The family band is a unique specimen in the music world, and a paradoxical one: It’s rare to find a window so clear into the building blocks of someone’s personality incorporated naturally into their music. There’s also a potential for pretension in the whole ordeal, an “it’s in our DNA” bravado that’s easy to wrinkle your nose at. But not with Nat and Alex; if they have one thing going for them, it’s that they really do seem to love working together. They’re also quite well media-trained, having been at it since the ages of eight and 11, but if their brotherly adoration is a fiction, it’s one I’m happy to fall for. The comparative maturity of the album’s content is delightfully offset by the boyishness of their interpersonal antics, the phone-line giggles and jokes I’m determined to get in on. They make a club you want to join, even if it’s played up to the nth degree when they’re being recorded.
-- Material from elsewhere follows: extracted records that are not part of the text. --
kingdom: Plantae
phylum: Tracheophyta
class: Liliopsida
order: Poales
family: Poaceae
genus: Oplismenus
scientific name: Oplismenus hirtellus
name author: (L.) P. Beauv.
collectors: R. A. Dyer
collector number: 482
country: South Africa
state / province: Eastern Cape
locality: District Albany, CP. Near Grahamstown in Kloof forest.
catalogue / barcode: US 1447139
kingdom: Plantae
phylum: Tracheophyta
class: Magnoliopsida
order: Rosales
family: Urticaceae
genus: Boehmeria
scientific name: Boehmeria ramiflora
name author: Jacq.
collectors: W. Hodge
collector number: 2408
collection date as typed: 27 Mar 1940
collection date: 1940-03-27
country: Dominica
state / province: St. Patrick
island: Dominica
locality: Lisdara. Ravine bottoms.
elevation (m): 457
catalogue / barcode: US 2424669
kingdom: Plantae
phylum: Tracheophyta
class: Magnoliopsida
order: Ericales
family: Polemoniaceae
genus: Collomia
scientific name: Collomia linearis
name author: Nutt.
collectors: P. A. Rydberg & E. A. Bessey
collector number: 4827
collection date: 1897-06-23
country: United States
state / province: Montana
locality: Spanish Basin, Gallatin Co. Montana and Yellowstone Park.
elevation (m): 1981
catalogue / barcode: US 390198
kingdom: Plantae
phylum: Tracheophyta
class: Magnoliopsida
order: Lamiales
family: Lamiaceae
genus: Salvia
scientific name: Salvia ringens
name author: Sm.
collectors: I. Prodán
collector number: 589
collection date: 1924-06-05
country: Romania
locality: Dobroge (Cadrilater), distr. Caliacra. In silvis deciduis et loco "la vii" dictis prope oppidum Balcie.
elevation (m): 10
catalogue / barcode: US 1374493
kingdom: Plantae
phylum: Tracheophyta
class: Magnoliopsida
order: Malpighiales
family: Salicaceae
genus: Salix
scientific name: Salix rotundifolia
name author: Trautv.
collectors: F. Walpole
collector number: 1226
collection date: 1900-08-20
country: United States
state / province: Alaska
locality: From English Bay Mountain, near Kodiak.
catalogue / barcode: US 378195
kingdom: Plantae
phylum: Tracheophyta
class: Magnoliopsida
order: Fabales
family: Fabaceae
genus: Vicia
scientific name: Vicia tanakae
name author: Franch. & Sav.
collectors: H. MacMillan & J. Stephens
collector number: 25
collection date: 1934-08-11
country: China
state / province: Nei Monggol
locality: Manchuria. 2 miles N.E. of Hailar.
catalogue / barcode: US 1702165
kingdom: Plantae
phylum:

That fraternal anchoring has also allowed the Wolffs to create an internally focused album that feels simultaneously sincere and collaborative, no small feat. During COVID, the two hunkered down in a five-person pod and wrote most of the album without much outside interaction—eating, sleeping, and socializing in a world whose fixture was their music and each other. “It felt like a recentering in certain ways and us connecting as friends and brothers,” Nat explains. “And lovers,” Alex interjects. The two are marvelously aware of their fan forums, and seem to thrive off improvising little pieces of salacious nonsense when the mood gets too serious.